We’ve seen him struggle with his emotions, with not getting his way; with being told no; with being corrected (don’t throw things at Mommy, don’t hit; treat people how you want them to treat you).

We’ve seen him, in his own sweet way, because he really is a dear, try to control his responses, try to control his emotions, including anger. We’ve seen him learn that he is not always the centre of attention, and we’ve watched him as he adapts to that.

What he’s learning in his two year old life is self-regulation. He’s learning that there are consequences to misbehaviour that he likes less than he likes misbehaving. There are benefits to not getting what he wants all the time.

Even at 2 he’s learning, without realizing it, the benefits of delayed gratification. And his parents are very balanced - extremely loving with him and also very clear about boundaries. And this helps him to feel secure in his world; it helps him to know who he is.

The Scripture says: “Whoever is slow to anger is better than the mighty, and he who rules his spirit than he who takes a city”. At the very least this is tried and true insight into living rom the wisdom of the ancients. At best it’s divine guidance. I lean toward the latter.

What makes being slow to anger better than being mighty? And what makes being a person who rules his spirit better than one who takes a city?

When we learn to control our emotions and become slow to anger, that is a lesson we learn and a quality that we develop that lasts literally our whole lives. So we can learn to live the whole rest of our lives in control of our emotions. That will benefit us. That will benefit those around us.

A whole life lived like this, quiet though it may be, is superior to being seen as mighty and powerful. Character is worth infinitely more than appearances. Appearances are quite deceiving in general.

One day Alexander the Great struck his favorite general. In a fit of anger he killed his best friend. In response to his deed Alexander cried out, “I have conquered the world but I can't even conquer my own soul.” Sobering thoughts from one of history’s mighty men.

What are some practical steps to controlling the influence of anger in our lives?

Reflection: Weigh the consequences of being angry/losing control of your emotions

Consider past outcomes, what it has cost you before to lose your cool?

Often the consequences of angry outbursts are much worse than whatever satisfaction we might gain from expressing our anger. The trick there is that often the consequences are unknown to us. If we act out, we become known, potentially, as people who act out - people who are volatile. That could exclude us from the minds of others when they are considering people to engage with.

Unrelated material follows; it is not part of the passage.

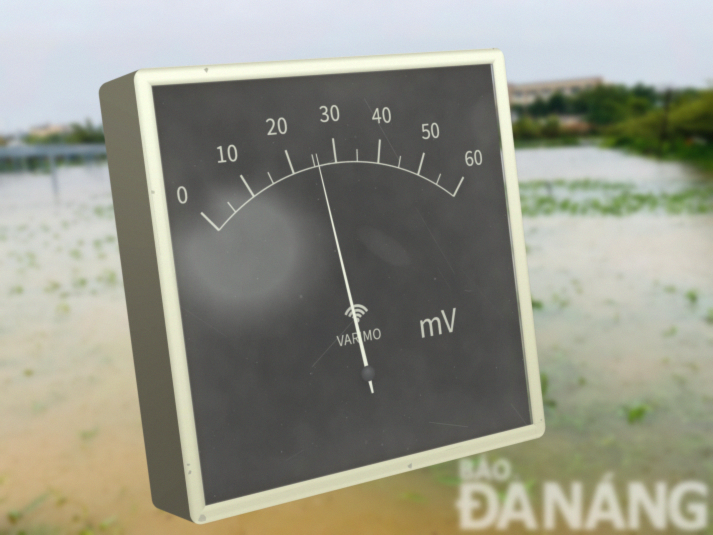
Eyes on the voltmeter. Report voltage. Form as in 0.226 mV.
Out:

Redirection: Delay your anger response - bite your tongue, count to ten, distract yourself, pray.

A fact of life is that anything you can do to delay your emotional responses, and particularly emotional outbursts, the better off you are. The same way that we mature as we learn to delay gratification, we mature as we grow in being able to control our anger responses.

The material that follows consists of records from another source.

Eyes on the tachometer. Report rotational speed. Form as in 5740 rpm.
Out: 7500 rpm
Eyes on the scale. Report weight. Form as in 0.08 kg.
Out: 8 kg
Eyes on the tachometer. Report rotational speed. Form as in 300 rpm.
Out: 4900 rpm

Of course there are situations for which anger is a suitable and necessary response. That’s another important conversation. We see Jesus in the gospels overturning the tables of those seeking to profit from religion, for example. But that’s another topic really.

Watch What You Say: Proverbs 21:23, “He who guards his mouth and his tongue keeps himself from calamity.”

A person who is able to control what they say, who is able to control their appetites and wants, and to control their emotions is stronger than the most powerful warrior who sacks a city. The sacking of a city requires just brute force and a certain heartlessness. We see that in Putin as he continues to bombard the Ukraine. And we see what he leaves in his wake, we see the result of his rage. We read of and see the carnage.

Although those who practice patience and self-control receive far less attention and acclaim than a warrior who takes a city, they accomplish better things because that learned self-mastery they carry throughout their whole lives and can have massive positive effects.

So may we be slow to anger and may we grow in self-control, and may we be open to the wisdom God gives us through the Scriptures.